2001: A Space Odyssey (1968) - Incredibly ponderous and languid. Kubrick plays with his model hardware like a child with a construction set - and I was on the outside not allowed in.
The London Daily Sketch

CLAUDE LELOUCH
“A Man and a Woman” (1966) - When in doubt, Lelouch's motto seems to be, use a color filter or insert lyrical shots of dogs and horses; when in real doubt, use both.
Tom Milne, “Monthly Film Bulletin”

GEORGE LUCAS
“Star Wars” (1977) - Heartless fireworks ignited by a permanently retarded director with too much clout and cash.
Time Out magazine (1984)

JOSEPH L MANKIEWICZ

“There was a Crooked Man” (1970) - Directed in the Grand Rapids style of moviemaking.
Pauline Kael in The New Yorker

OTTO PREMINGER
The Human Factor (1979) - Unfortunately, Preminger stages it all as if he was just trying to get all the actors through their line readings in under two hours, allowing no breathing room or time for character nuance in a tale which resolutely calls for quiet moments.
Variety


Hurry Sundown (1967) - Preminger's taste is atrocious.
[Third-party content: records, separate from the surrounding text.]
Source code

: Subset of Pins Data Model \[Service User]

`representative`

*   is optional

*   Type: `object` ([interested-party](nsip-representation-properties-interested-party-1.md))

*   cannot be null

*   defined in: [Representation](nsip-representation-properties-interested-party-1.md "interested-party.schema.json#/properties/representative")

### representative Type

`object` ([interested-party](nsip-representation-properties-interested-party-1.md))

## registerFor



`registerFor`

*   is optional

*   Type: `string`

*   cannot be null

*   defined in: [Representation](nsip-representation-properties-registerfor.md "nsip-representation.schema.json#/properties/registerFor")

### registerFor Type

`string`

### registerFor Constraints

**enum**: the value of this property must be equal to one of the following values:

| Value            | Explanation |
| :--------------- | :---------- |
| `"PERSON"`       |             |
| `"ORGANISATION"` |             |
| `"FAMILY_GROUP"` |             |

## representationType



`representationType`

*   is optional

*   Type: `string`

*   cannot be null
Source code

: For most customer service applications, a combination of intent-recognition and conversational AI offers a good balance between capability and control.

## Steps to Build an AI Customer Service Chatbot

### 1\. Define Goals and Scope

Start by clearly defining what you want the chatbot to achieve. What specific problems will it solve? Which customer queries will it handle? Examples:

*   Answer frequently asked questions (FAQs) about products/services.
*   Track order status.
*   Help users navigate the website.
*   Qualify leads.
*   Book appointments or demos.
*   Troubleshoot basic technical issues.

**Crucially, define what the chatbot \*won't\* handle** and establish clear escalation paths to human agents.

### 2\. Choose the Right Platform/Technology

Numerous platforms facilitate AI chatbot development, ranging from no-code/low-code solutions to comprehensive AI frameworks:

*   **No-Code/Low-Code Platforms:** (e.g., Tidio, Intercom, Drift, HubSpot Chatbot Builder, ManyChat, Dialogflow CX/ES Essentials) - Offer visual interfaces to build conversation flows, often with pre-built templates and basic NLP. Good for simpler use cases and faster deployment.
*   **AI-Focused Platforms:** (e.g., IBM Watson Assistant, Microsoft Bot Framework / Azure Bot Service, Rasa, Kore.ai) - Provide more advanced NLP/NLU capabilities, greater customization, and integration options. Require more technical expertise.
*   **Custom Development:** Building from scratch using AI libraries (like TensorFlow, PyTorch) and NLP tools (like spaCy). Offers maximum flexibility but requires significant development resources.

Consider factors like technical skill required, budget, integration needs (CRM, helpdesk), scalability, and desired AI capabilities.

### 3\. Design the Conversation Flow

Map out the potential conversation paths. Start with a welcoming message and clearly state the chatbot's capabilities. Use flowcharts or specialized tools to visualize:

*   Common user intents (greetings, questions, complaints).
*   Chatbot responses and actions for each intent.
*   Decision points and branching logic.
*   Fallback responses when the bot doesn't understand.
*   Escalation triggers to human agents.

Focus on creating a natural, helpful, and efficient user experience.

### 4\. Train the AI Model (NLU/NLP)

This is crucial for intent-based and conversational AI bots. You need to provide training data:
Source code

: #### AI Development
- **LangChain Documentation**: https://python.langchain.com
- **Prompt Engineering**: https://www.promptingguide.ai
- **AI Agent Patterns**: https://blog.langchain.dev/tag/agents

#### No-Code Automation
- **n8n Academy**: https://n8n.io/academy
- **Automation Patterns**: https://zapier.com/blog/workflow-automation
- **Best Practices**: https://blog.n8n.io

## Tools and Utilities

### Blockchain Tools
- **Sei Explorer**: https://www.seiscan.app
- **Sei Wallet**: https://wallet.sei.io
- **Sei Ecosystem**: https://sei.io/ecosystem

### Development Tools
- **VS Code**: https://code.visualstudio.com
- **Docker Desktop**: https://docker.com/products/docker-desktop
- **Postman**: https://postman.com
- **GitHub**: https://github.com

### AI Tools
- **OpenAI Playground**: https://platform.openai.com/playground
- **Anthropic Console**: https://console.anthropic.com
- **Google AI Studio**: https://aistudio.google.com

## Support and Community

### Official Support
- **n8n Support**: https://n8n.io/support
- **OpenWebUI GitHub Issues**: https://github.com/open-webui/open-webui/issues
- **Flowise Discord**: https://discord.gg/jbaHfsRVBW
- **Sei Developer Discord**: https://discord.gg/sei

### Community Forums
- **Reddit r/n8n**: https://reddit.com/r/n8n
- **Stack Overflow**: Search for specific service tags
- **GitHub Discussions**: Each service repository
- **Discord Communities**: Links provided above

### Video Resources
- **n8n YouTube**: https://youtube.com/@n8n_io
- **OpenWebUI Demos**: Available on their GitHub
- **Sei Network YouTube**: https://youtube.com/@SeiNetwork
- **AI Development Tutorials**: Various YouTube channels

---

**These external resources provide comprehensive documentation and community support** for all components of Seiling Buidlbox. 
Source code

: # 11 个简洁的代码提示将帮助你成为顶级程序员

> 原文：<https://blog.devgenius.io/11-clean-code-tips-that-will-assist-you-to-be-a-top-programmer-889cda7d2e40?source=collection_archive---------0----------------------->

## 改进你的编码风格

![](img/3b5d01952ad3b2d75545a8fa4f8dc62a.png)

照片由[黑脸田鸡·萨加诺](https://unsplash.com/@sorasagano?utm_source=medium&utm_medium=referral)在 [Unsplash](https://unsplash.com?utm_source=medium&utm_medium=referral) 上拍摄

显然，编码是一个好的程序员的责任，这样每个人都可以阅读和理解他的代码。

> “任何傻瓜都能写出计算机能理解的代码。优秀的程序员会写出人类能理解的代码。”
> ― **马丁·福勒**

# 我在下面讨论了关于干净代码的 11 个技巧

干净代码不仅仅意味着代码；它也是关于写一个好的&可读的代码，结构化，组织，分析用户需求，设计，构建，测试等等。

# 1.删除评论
His idea of erotic symbolism is Jane Fonda caressing Michael Caine's saxophone.
Cue

KEN RUSSELL
The Devils (1970) - Ken Russell doesn't report hysteria, he markets it.
New Yorker (1976)

The Devils (1970) - ...the Torquemada School of Film Direction.
Alexander Walker, London Evening Standard

Savage Messiah (1972) - No list of the most awful films of the year would be complete without something by Ken Russell.
Vincent Canby, New York Times (1973)

Lisztomania (1975) - This gaudy compendium of camp, second-hand Freud and third-rate pastiche is like a bad song without end.
Sight and Sound

FRANCO ZEFFIRELLI
The Taming of the Shrew (1967) - With his misty-glow Renaissance decor, he manages to smother Shakespeare in pizza-Sennett.
Judith Crist



Vol 4: Pre-1960

FRANK CAPRA
Mr Deeds Goes to Town (1936) - I have an uneasy feeling he's on his way out. He's started making films about themes instead of people.
Alistair Cooke

ALFRED HITCHCOCK
The Secret Agent (1936) - How unfortunate it is that Mr Hitchcock, a clever director, is allowed to produce and even to write his own films, though as a producer he has no sense of continuity and as a writer he has no sense of life.
Graham Greene

FRITZ LANG
The Secret Behind the Door (1948) - Lang gets a few wood-silky highlights out of this sow's ear, but it's a hopeless job and a worthless movie.
James Agee

DUDLEY NICHOLS
“Mourning Becomes Electra” (1947) - Dudley Nichols must have wanted to film “Mourning Becomes Electra” very badly; he filmed it very badly indeed.
Leslie Halliwell, “Halliwell’s Harvest” (1986)

ORSON WELLES
Touch of Evil (1958) - Pure Orson Welles and impure balderdash, which may be the same thing.